Korban berinisial W (21 tahun) tersebut tewas saat membuat konten candaan gantung diri di hadapan teman-temannya via video call.

"Dari kata keterangan dari saksi, dia (korban W) itu lagi bikin konten gantung diri, gitu," kata Kapolsek Leuwiliang Kompol Agus Supriyanto, Jumat (3/3) dikutip dari Detik.

Agus mengatakan peristiwa tersebut terjadi ketika W sedang melakukan panggilan video dengan teman-temannya. Kepada teman-temannya, W sempat menyebut hendak membuat konten gantung diri, dengan kain melilit di leher.

Inilah fenomena generasi yang sudah kehilangan pijakan. Sudah terbentuk dalam pemikiran mereka bahwa "semua demi konten" apapun bisa dilakukan termasuk bermain dengan nyawa sekalipun. Industri hiburan yang menyuguhkan berbagai macam kesenangan membuat fasilitas menuju candu. Kapitalisme sekuler telah membuat generasi bangsa menjadikan aktivitasnya hanya berorientasi pada keuntungan semata dan ketenaran semata. Tak mampu menilai baik buruk, bermanfaat atau tidak, semua demi konten semata.

Bahkan syariat Islam yang sudah seharusnya dilaksanakan, mereka tabrak begitu saja. Sampai-sampai hal yang berbahaya pun rela mereka lakukan demi konten yang unfaedah itu. Dengan dalil ikut ikutan terbawa arus konten demi eksistensi agar terkenal.

Sistem saat ini, tujuan hidup hanyalah bertumpu pada materi saja. Materi dijadikan sebagai keutamaan yang dapat mengantarkan pada kebahagiaan dunia. Itu terbukti dengan sikap pemuda dan pemudi hari ini yang rela melakukan apa saja agar mendapatkan pundi-pundi rupiah walau harus bertentangan dengan syariat Islam. Pelanggaran hukum syara' seperti berbohong, memanipulasi, mengambil hak orang lain dengan semena-mena, menjadi kan konten apapun itu termasuk hal yang berbahaya pun akan dilakukan untuk meraih pundi-pundi rupiah dan semuanya merupakan hal yang terkesan wajar saja. Memisahkan agama dari kehidupan sangat nyata di sistem saat ini. Bayang-bayang generasi cemerlang seakan hanya ada di dalam mimpi dan kenangan.
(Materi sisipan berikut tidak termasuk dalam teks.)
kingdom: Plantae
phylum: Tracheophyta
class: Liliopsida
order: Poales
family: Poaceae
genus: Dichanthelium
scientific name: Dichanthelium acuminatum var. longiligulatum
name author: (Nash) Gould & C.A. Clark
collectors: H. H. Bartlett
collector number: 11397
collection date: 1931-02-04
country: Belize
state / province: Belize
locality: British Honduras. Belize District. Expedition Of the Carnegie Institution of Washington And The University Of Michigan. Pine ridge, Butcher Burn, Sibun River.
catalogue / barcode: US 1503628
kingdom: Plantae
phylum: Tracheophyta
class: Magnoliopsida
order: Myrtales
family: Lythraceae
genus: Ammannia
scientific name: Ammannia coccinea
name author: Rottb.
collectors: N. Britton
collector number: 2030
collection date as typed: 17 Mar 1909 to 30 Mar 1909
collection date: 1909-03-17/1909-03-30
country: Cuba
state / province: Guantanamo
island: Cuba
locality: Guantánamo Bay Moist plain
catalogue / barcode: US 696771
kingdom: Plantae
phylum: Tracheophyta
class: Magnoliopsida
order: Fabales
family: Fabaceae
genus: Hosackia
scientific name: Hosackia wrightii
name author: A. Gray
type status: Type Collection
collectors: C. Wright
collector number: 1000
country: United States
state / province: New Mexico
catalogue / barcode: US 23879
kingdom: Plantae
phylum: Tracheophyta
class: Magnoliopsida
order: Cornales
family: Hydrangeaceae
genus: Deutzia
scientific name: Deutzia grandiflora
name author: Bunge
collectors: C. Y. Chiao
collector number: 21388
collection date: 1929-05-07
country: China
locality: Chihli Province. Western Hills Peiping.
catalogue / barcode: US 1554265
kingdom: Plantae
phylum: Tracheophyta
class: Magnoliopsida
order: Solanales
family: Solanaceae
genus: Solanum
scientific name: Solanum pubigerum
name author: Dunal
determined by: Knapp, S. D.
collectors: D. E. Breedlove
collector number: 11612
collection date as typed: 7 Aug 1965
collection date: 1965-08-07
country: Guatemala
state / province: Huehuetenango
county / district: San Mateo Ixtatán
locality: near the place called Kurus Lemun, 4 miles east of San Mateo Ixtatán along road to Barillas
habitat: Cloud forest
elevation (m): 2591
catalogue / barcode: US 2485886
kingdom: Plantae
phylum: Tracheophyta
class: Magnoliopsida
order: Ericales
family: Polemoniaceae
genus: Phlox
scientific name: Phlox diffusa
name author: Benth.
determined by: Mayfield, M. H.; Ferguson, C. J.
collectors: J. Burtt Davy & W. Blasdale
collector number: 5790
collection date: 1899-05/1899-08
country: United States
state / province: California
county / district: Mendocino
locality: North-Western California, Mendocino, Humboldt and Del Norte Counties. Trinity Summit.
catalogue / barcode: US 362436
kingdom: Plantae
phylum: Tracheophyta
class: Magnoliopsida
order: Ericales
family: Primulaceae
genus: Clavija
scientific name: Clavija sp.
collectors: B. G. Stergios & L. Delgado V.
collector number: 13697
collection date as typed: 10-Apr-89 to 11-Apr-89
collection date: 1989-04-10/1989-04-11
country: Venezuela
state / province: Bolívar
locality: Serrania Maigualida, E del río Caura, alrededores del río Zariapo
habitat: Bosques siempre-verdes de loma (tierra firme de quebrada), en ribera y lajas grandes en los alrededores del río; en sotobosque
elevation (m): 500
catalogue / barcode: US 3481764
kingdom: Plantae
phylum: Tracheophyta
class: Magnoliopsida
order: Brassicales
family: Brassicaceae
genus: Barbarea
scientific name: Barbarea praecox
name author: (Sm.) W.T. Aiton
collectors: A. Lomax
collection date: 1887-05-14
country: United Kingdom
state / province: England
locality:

Media sosial sangat memengaruhi mental remaja saat ini . Informasi kehidupan hedonis yang sering dipromosikan oleh kalangan selebritis maupun pejabat, turut mewarnai mental remaja kita. Gaya hidup mewah menjadi lumrah. Sayangnya, sebagian tampilan kemewahan itu ternyata diperoleh dengan jalan yang tidak halal. Ini yang menjadi masalah. Seseorang cenderung tamak dan arogan di hadapan sesamanya.

Sekularisme yang memisahkan agama dengan kehidupan, menganggap agama hanya formalitas belaka, tidak ada strategi untuk menjadikan tuntunan agama dipahami kemudian diamalkan sehingga berpengaruh pada perilaku sehari-hari. Dan kini agama tidak menjadi acuan utama dalam sebuah kehidupan.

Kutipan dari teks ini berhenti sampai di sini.